ACTIVITIES:
1. From the review of the score anthology, quote the passage from "Of course you" to "place to look.".
2. In the review of the score anthology, which composer does Volume II end with?
3. Carry on the review of the score anthology from the point where it stops.

Of course you cannot assume that any one work to which you were planning to listen is available in this anthology. So how representative is it? How useful are the extracts that almost inevitably comprise such a collection? And how well are they presented? Answers to these three questions suggest that this is a very worthwhile collection to have – especially when you consider its very reasonable price. So if you're looking for a good anthology of scores that will support your listening, there could hardly be a better place to look.

Volume I contains about 70 actual scored movements, numbers or pieces from over three dozen composers from Hildegard von Bingen and tenth century chant to Beethoven. Selective it certainly is: only one item by Palestrina, nothing by Buxtehude but a work by each of Jean-Joseph Mouret and Tieleman Susato. Volume II is almost twice as long and starts with Schubert and ends with Jennifer Higdon; it offers some 70 partial or complete individual pieces from over 50 composers. Nothing by Shostakovich, Elgar or Britten but a small section including Bernstein, Billie Holiday and Dizzy Gillespie. So, Yes, this is a – necessarily – very selective anthology. It has to be. If you're looking to see whether a particular piece or composer is included, consult the Norton site. The aim has been not comprehensiveness reflecting the entirety of Western Art music, obviously; but the advantages of access to complete scores in the cases where anything at all is included. That's why shorter works have often been chosen. You are offered the experience of complementing your appreciation of music by seeing how it was written.

SUPPLIED RECORDS:
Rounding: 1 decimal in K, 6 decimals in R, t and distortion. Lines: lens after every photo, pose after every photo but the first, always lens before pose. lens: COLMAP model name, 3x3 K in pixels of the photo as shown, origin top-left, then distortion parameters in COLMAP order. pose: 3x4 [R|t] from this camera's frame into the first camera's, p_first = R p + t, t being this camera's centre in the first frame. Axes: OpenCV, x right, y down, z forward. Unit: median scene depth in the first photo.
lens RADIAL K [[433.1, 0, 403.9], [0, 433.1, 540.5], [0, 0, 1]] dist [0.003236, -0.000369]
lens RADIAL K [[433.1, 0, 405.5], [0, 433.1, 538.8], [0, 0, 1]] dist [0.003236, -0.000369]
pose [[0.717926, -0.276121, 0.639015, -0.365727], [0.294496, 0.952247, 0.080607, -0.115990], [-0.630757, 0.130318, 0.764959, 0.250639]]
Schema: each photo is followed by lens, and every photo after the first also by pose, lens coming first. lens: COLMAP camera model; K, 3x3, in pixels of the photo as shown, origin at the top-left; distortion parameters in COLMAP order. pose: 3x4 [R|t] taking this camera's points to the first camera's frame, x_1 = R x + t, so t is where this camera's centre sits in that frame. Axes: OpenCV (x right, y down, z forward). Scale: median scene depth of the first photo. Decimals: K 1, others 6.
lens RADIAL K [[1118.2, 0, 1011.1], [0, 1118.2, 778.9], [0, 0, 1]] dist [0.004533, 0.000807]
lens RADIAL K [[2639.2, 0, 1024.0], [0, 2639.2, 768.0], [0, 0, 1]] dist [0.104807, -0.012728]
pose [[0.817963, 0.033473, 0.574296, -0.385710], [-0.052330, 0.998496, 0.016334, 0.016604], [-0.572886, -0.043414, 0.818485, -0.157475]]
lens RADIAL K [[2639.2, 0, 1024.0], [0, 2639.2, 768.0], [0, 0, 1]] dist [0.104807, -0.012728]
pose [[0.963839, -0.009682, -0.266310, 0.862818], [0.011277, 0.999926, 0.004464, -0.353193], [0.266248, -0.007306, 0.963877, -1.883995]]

PER-TASK ANSWERS:
1.
Of course you cannot assume that any one work to which you were planning to listen is available in this anthology. So how representative is it? How useful are the extracts that almost inevitably comprise such a collection? And how well are they presented? Answers to these three questions suggest that this is a very worthwhile collection to have – especially when you consider its very reasonable price. So if you're looking for a good anthology of scores that will support your listening, there could hardly be a better place to look.

2. Jennifer Higdon

3.
In fact, it's the core genres that have been concentrated on… Baroque Cantata, Romantic Program Music, Twentieth Century National Schools etc. Then representative works used to illustrate those. Indeed, an equally valid way of using (perhaps even a preferred way to use) the anthology is less to see whether a favorite or (recently-)owned recording is included; rather to become familiar with the scores in the anthology and then seek out recordings so as to see "how they work" as a result.

Two sets of matching CDs (eight complete; four selected) are available to this end. There are notes aplenty– tables of clefs and instrument transcriptions and names in English, Italian, German and French etc; a glossary of terms; and index of genres and forms contained in the anthology and various appendices pertaining to the contents and recordings. Perhaps most significantly, the scores are reproduced and annotated in such a way that, for example, the lead melodic line is highlighted; you can more easily follow scores across systems (groups of staves). This annotation is achieved with judicious use of gray and distinct markings. Clear and unambiguous, a lot of work has gone into this. This anthology is no mere collection of otherwise available scores. The idea must be that, as you become competent reading the selective scores and understanding how they relate to the developing musical idioms over a thousand years (the unconventional score styles of Cage and Machover are included), the better equipped you are to tackle many other scores as a result. What's more, each piece has an authoritative, succinct and usually illuminating introductory or illuminating page or two to set it in context and present a distilled analysis of its salient features.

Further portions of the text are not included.